[Excerpted passage — start]
The Trike-Me tricycle is designed around the specifications from our sponsor. It offers an alternative mode of transportation compared to traditional tricycles. The sponsor wanted a tricycle that had sleek design with clean lines with no controls constantly rotating on the hand cranks.

Our design uses hand pedals to propel the tricycle forwards and the steering is accomplished with the use of foot pedals. The configuration of the tricycle is a recumbent design, meaning that the rider’s body is oriented in a horizontal position. When a rider presses down on one pedal, the tricycle will turn in that direction. To allow for different terrains, the tricycle uses an internal geared hub. The hub has nine different gears that increase or reduce the gear ratio with the use of the shifter located next to the rider. Additionally, there are brakes located next to the seat. There is one brake on each side of the rider. The brakes are separate system designed as a failsafe in the unfortunate event one brake fails. The tricycle has necessary lights and reflectors to meet safety regulation. These lights also aid in visibility not only for the rider, but also for other vehicles on the road.
[Excerpted passage — finish]
[Data — start]
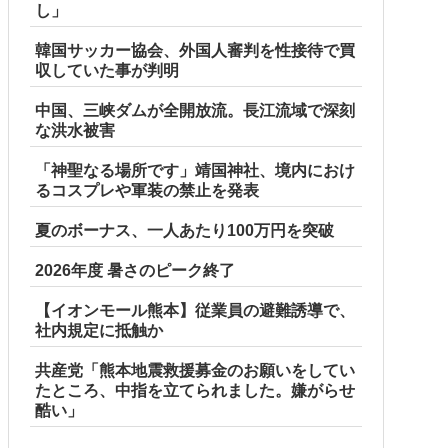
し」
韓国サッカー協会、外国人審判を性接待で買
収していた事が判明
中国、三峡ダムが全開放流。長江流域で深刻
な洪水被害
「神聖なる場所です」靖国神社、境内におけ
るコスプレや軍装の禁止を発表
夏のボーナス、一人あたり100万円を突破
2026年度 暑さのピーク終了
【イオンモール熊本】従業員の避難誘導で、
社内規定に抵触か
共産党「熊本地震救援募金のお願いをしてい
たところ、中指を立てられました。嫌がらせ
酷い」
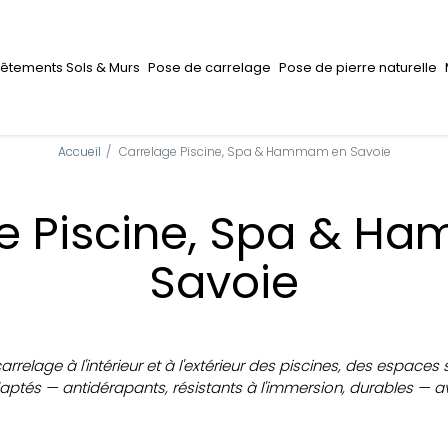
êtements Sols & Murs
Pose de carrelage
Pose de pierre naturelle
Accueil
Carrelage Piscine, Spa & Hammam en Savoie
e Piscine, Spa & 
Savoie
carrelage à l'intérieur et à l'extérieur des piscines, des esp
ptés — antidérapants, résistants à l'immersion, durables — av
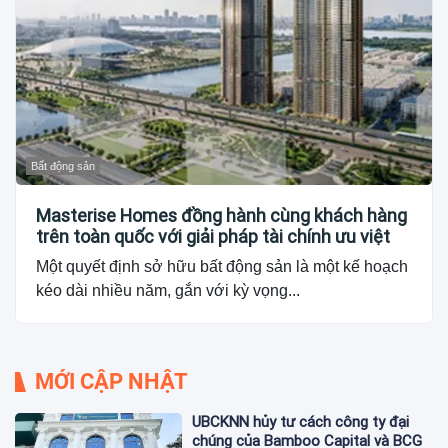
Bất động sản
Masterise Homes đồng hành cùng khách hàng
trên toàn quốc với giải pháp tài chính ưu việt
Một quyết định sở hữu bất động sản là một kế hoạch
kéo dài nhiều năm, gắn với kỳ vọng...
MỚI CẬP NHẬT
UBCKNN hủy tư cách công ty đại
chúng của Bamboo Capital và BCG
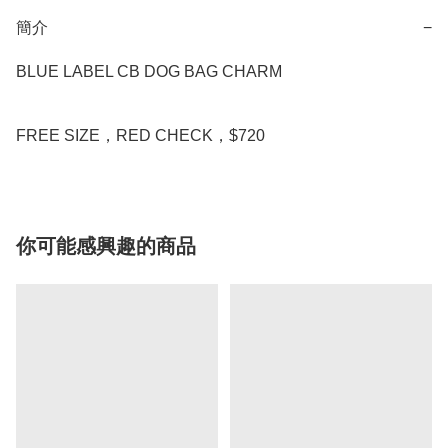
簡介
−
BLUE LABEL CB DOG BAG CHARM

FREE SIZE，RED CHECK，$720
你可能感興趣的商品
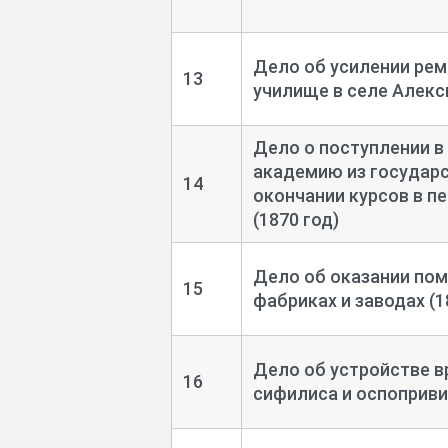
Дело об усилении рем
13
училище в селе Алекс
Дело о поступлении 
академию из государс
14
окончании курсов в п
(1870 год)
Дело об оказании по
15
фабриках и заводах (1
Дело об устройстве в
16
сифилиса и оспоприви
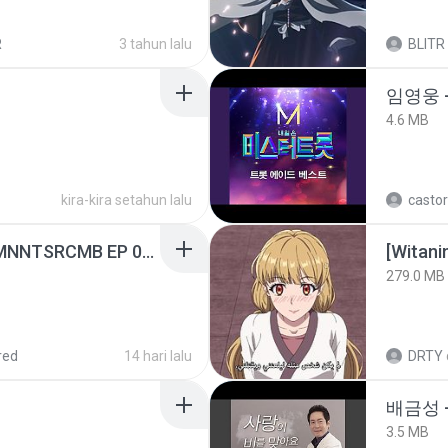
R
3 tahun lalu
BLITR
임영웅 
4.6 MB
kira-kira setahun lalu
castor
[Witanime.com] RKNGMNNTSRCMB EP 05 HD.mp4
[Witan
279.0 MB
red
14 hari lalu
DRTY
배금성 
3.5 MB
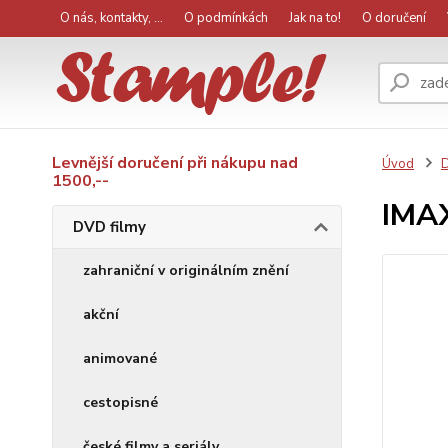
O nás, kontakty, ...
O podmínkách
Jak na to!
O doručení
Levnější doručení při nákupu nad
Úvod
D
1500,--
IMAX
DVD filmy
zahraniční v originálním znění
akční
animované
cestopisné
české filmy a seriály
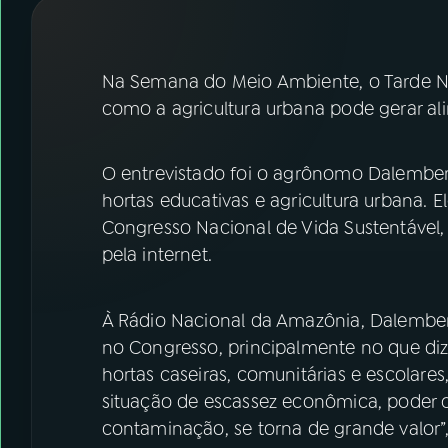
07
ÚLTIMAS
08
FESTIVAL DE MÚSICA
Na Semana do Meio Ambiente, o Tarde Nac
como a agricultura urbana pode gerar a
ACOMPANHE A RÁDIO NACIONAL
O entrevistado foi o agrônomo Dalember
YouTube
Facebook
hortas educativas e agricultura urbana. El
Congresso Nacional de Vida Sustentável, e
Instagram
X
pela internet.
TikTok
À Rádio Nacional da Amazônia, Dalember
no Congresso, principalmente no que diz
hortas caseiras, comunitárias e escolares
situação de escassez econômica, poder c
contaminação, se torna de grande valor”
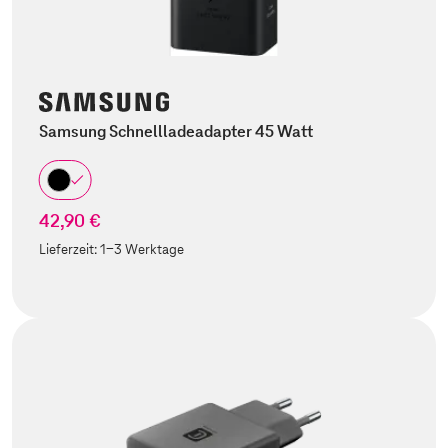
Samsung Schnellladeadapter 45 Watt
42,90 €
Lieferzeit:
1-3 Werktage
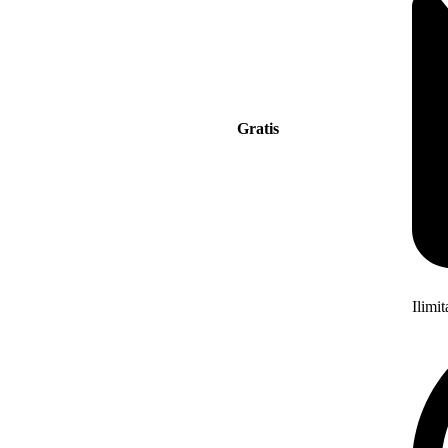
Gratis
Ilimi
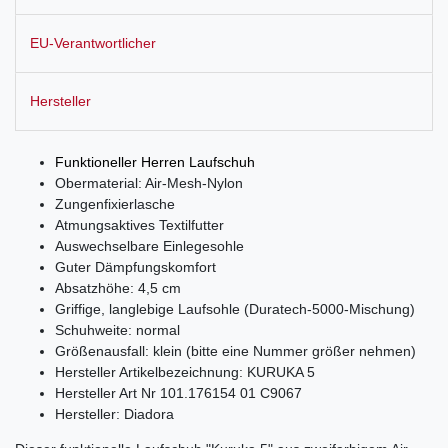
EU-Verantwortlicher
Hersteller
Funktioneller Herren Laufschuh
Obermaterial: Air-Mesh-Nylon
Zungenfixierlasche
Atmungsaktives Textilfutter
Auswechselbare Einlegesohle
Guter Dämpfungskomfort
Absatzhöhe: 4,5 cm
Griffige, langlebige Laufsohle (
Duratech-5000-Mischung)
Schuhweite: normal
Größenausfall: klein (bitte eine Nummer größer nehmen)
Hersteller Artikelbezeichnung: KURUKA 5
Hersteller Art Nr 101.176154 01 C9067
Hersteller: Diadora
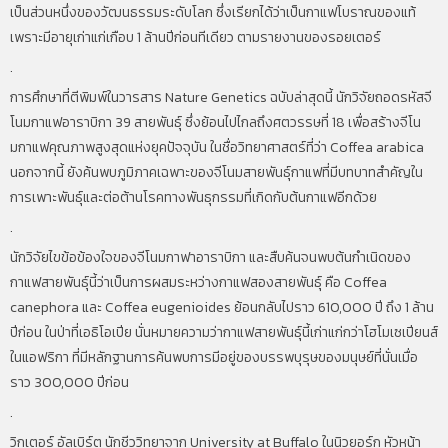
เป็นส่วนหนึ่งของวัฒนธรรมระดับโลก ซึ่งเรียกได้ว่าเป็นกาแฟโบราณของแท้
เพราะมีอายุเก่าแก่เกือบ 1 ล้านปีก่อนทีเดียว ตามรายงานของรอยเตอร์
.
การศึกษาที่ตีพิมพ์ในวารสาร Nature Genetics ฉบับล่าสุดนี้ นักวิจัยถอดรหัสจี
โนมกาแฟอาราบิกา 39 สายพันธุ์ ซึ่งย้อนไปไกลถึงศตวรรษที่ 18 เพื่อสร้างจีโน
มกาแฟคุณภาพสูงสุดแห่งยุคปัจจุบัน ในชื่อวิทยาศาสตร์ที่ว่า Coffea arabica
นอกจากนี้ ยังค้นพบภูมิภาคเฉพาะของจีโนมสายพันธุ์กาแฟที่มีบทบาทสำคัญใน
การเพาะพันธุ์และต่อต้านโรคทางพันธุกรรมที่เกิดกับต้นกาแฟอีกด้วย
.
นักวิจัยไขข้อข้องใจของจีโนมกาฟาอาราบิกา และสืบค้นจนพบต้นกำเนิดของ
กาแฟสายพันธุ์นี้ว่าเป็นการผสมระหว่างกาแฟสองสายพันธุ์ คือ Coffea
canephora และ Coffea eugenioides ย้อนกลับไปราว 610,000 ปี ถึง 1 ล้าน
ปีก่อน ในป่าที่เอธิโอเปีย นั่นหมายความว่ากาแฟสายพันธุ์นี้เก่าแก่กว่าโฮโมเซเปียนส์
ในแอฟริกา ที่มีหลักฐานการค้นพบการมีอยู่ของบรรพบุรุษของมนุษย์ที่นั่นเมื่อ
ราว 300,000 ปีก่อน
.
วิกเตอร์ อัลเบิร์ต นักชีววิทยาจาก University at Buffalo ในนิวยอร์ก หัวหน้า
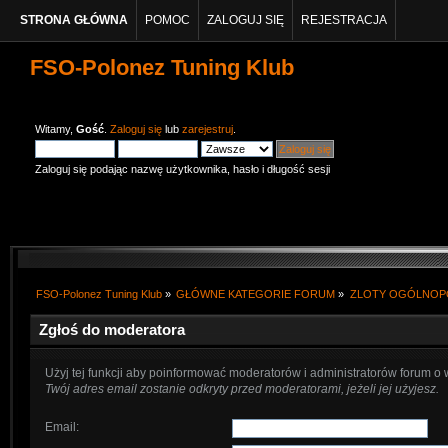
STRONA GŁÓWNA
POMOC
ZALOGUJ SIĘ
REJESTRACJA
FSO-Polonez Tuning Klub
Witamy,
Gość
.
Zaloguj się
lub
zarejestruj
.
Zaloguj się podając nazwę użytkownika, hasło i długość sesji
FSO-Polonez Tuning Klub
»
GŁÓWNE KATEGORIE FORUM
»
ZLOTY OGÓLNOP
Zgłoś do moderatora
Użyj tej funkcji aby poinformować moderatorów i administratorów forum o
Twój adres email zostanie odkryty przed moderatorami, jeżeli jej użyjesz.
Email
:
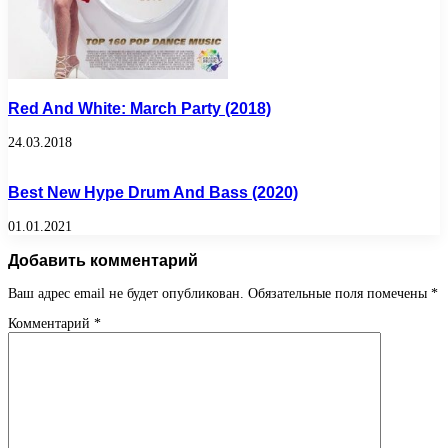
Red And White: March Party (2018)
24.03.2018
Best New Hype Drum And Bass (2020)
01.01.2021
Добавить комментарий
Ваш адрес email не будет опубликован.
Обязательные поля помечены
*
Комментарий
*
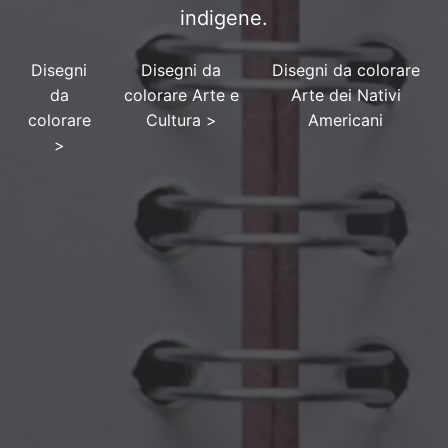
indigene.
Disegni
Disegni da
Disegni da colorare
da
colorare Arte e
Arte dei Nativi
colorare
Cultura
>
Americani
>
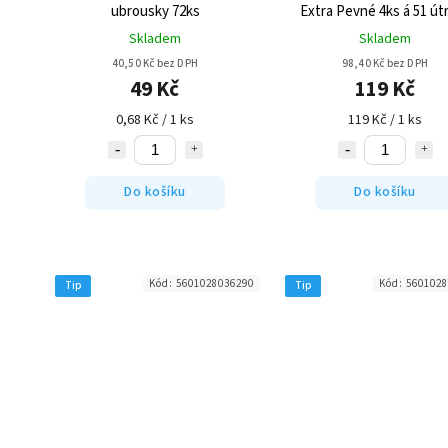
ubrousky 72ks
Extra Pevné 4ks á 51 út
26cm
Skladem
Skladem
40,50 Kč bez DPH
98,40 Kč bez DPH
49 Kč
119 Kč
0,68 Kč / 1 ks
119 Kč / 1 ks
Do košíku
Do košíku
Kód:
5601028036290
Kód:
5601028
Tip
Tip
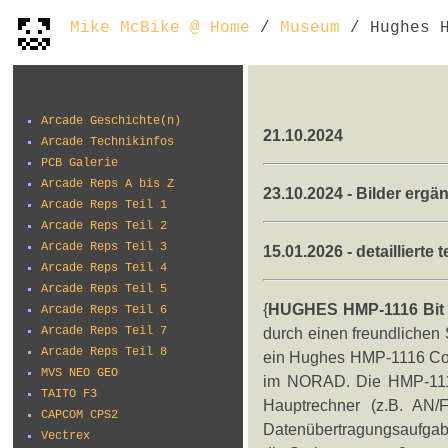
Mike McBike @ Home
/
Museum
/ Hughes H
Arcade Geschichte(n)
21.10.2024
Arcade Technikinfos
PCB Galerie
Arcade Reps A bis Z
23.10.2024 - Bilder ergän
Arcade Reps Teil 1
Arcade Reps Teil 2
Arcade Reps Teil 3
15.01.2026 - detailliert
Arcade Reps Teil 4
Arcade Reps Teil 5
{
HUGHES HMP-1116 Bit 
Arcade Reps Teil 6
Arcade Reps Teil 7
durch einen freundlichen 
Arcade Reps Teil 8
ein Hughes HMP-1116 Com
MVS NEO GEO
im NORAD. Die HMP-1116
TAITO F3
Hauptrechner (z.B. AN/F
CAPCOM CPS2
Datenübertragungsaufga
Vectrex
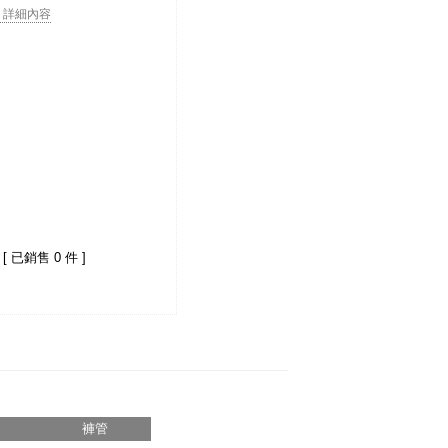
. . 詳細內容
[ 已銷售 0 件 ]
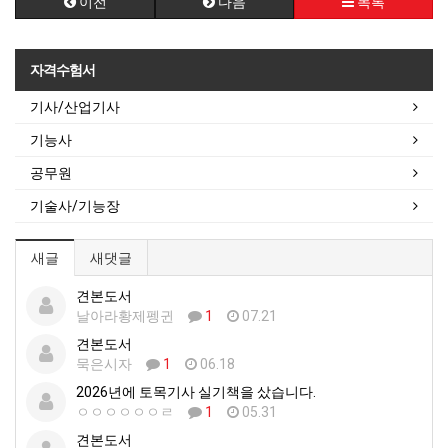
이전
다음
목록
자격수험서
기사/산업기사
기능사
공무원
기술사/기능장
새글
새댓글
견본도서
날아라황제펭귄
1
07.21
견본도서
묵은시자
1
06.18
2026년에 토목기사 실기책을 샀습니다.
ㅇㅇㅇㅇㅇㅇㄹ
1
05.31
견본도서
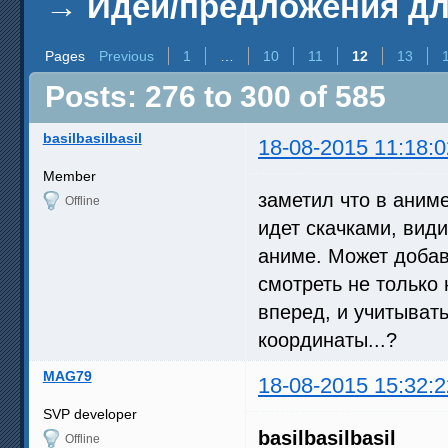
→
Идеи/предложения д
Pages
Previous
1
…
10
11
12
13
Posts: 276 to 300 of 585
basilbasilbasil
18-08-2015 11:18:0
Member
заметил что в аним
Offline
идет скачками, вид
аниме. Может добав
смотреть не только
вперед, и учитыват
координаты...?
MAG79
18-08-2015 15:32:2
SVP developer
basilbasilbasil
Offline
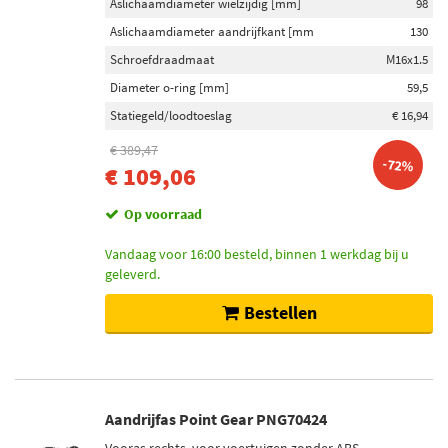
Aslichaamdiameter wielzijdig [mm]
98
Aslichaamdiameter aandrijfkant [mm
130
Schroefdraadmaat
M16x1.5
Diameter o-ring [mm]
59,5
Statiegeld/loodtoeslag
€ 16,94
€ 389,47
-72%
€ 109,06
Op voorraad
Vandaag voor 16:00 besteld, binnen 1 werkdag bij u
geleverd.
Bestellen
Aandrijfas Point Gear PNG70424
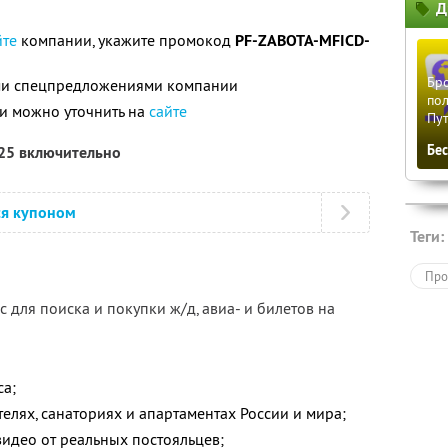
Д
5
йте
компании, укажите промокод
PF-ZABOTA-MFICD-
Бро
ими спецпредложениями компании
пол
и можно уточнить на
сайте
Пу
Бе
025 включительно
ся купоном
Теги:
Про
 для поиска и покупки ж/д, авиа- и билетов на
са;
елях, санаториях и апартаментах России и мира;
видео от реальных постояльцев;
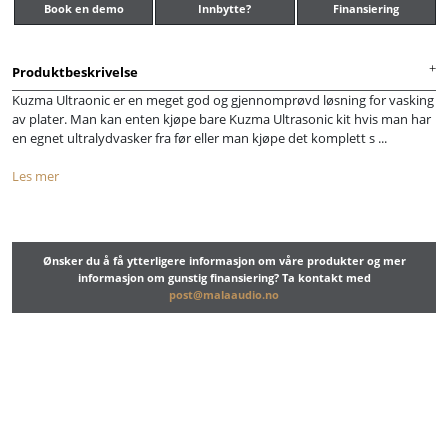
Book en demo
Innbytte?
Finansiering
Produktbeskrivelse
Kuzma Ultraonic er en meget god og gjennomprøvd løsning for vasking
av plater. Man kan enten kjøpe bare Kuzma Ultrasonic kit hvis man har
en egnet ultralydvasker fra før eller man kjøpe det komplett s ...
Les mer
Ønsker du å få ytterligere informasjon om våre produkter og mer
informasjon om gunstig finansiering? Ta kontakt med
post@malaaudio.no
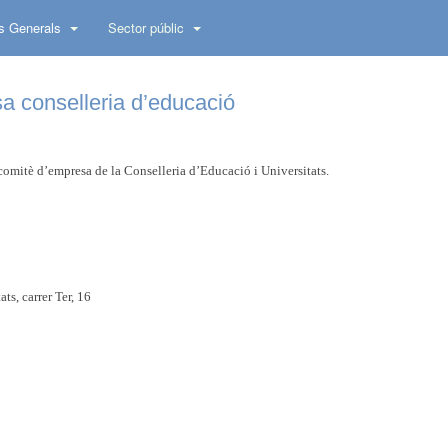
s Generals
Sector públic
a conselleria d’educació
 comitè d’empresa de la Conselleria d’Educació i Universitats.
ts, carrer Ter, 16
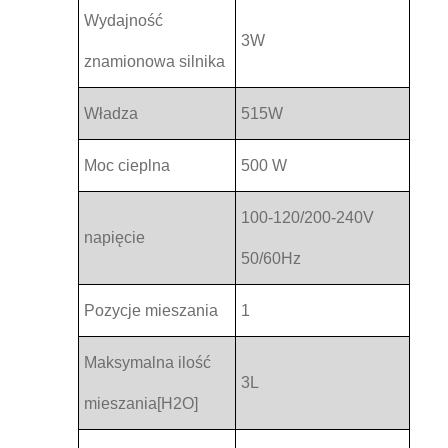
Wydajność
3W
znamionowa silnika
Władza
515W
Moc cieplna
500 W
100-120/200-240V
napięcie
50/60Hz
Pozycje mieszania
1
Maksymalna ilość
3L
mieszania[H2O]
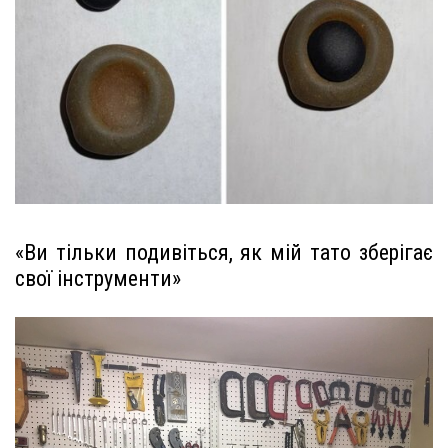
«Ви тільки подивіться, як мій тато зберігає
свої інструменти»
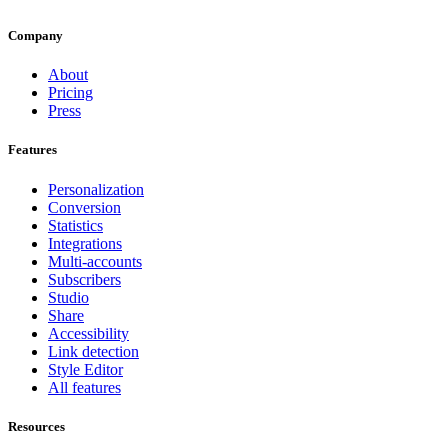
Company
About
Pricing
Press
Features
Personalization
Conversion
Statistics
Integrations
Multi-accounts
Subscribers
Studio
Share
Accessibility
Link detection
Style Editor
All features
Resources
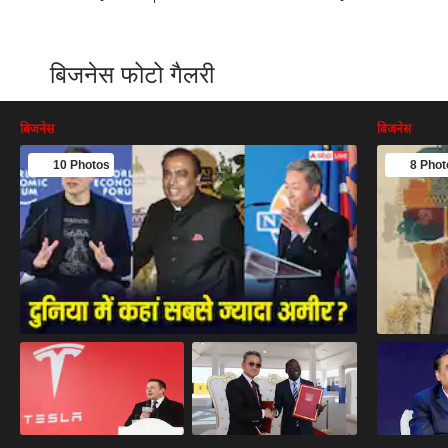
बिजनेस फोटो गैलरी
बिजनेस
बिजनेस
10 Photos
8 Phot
[Data — finish]
- [List of tasks]
1. Answer these questions using the tricycle description, one answer per line, marked (a), (b) and (c):
(a) What does the rider use to propel the tricycle forward?
(b) How many gears does the internal hub have?
(c) Where on the tricycle are the brakes located?
2. According to the tricycle description, what did the sponsor want the tricycle to have? List each item.

- [Answers to the tasks]
1.
(a) Hand pedals.
(b) Nine.
(c) Next to the seat, with one brake on each side of the rider.

2.
- A sleek design
- Clean lines
- No controls constantly rotating on the hand cranks